Deanna pursues her archaeology major while palling around with Maddie and her quirky sorority sisters at Theta Mu Gamma. Predictably, Maddie at first feels mortified to have her mother constantly underfoot, but soon enough, the younger Miles learns to stop worrying and just love the mom. One of the few strengths of the film resides in its female-dominated ensemble, from the sorority gals (primary among them Gillian Jacobs, her character's extra years explained by an eight-year coma) to Deanna's bff (Maya Rudolph). When not focused on tame raucousness and unnecessary nastiness, "Life of the Party" keeps its heart in the right place of sisterly love.
And yet McCarthy's latest big-screen romp proves consistently dispiriting in its blatant laziness. The characters tend to caricature (none more so than Deanna's emo-Goth-Satanist roommate), and outside of one good twist at the end of the second act, the plot proves embarrassingly trite: from Deanna's liberated hookups with sweet and strapping Jack (Luke Benward), chased by a walk of shame; to a financial strain that requires a fundraising sorority rager.
Since "Life of the Party" shows no ambition outside of crass commercialism, comedy connoisseurs should steer well clear of it.
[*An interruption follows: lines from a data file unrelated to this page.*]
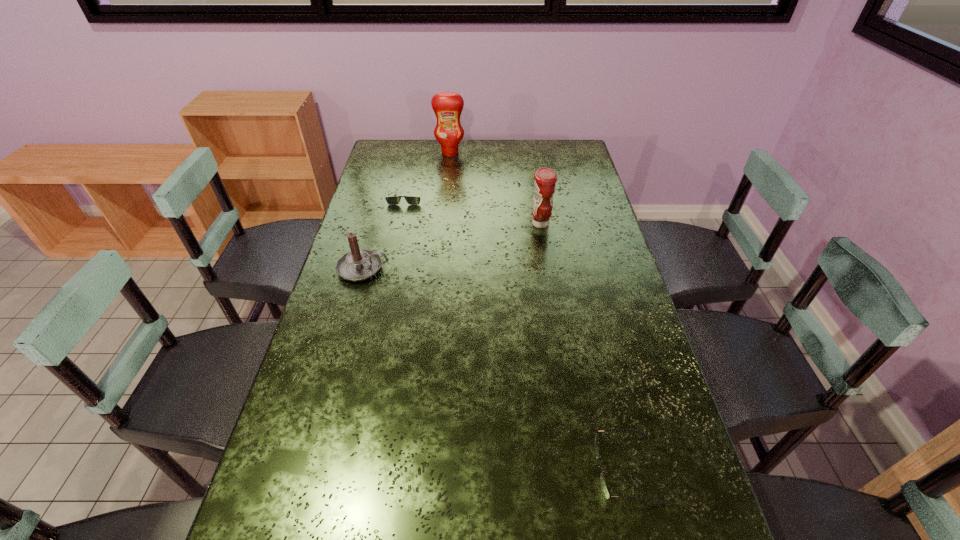
The image size is (960, 540). What are the coordinates of `the farther condiment` in the screenshot? It's located at (447, 106).

Find the location of a particular element. The height and width of the screenshot is (540, 960). the taller condiment is located at coordinates (447, 106).

Find the location of a particular element. Image resolution: width=960 pixels, height=540 pixels. the nearer condiment is located at coordinates (545, 178).

What are the coordinates of `the shorter condiment` in the screenshot? It's located at (545, 178).

Where is `the second nearest object`? the second nearest object is located at coordinates (360, 264).

The image size is (960, 540). Find the location of `the third shortest object`. the third shortest object is located at coordinates (360, 264).

What are the coordinates of `sunglasses` in the screenshot? It's located at (393, 200).

In order to click on the nearest object in this screenshot , I will do `click(603, 482)`.

Find the location of `free space located 0.230m on the label side of the farthest object`. free space located 0.230m on the label side of the farthest object is located at coordinates (446, 186).

Find the location of a particular element. This screenshot has width=960, height=540. free space located 0.280m on the front of the fourth shortest object is located at coordinates (551, 291).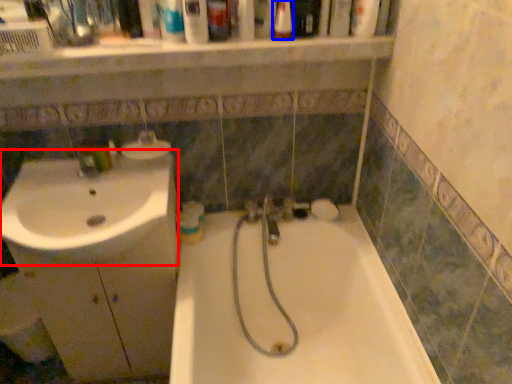
Question: Which of the following is the farthest to the observer, sink (highlighted by a red box) or mouthwash (highlighted by a blue box)?

Choices:
 (A) sink
 (B) mouthwash

Answer: (A)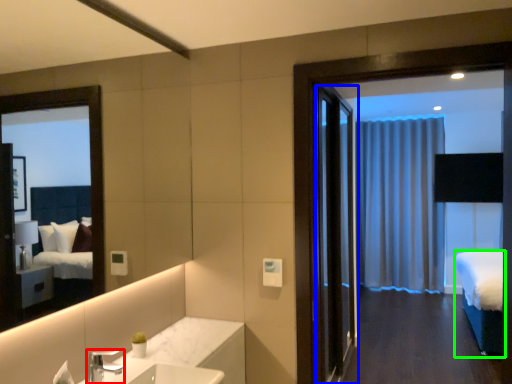
Question: Considering the real-world distances, which object is closest to tap (highlighted by a red box)? door (highlighted by a blue box) or bed (highlighted by a green box).

Choices:
 (A) door
 (B) bed

Answer: (B)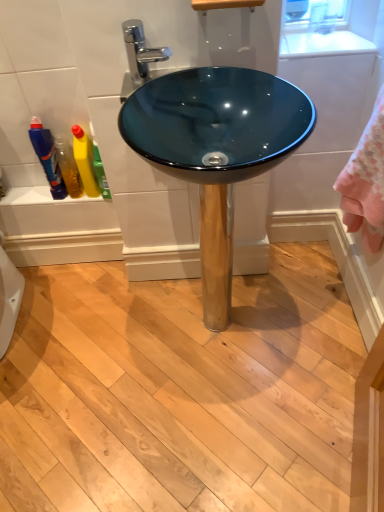
Locate an element on the screen. The image size is (384, 512). vacant position to the left of translucent plastic bottle at left is located at coordinates (36, 194).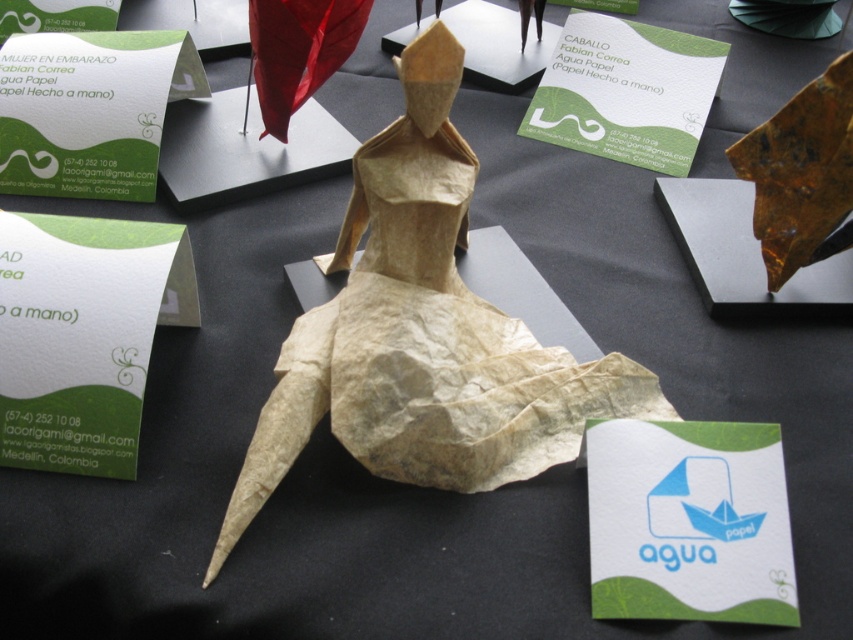
You are organizing an art exhibition and need to arrange the white paper boat at center and the green paper business card at upper left on a display table. The curator wants to know if the distance between them is sufficient to allow a 12 inch wide decorative mat to be placed between them without overlapping. Can you confirm this?

The white paper boat at center is 29.74 inches away from the green paper business card at upper left. Since the required space for the 12 inch wide decorative mat is less than the existing distance, the mat can be placed between them without overlapping.

You are standing 30 inches away from a table displaying origami art. You see a white paper boat at center. Can you reach it without moving your position?

The white paper boat at center is 25.94 inches away from the viewer, so yes, you can reach it since it is within your 30 inches distance range.

You are organizing an origami exhibition and need to place the white paper boat at center and green paper at upper center on a display stand. Which object requires a wider base to prevent tipping over?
Failing that, they'll have to grasp onto the lifelines of Rudolph and McCarthy, whose comedic instincts can't be fully suppressed even by this limp storyline. As she wriggles out of Midwestern mom sweaters and into "life of the party" fun, McCarthy turns every third line into a rambling comic construction. "You just keep blabbing," Maddie laments. "Please stop, Mom."
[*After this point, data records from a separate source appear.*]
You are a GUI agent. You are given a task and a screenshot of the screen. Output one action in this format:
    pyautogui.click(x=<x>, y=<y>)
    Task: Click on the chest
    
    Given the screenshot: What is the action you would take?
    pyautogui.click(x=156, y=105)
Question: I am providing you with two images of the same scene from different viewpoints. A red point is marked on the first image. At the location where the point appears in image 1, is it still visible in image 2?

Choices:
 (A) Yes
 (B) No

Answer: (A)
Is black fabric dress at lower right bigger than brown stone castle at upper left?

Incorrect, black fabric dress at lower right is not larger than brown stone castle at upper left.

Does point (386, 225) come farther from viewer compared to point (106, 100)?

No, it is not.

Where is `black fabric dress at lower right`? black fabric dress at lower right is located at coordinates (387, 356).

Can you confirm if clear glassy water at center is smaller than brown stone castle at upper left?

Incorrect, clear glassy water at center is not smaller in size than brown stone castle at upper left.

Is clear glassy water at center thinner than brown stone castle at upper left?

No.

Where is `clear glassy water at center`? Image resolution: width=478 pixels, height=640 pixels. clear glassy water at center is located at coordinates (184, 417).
But the rambling is the best part. Audiences that just want a fast-food, big-screen sitcom may well laugh on Pavlovian cue; Falcone certainly isn't shy about ringing the same old bell.
The best screen comedies either reveal a zany idiosyncrasy or take their laughs seriously as reflections of society and human existence. Since "Life of the Party" shows little interest in investigating the satiric possibilities of the two-decade cultural gap in play, or a weirdly one-sided May-December romance, the movie wafts into disposable irrelevance long before the credits roll.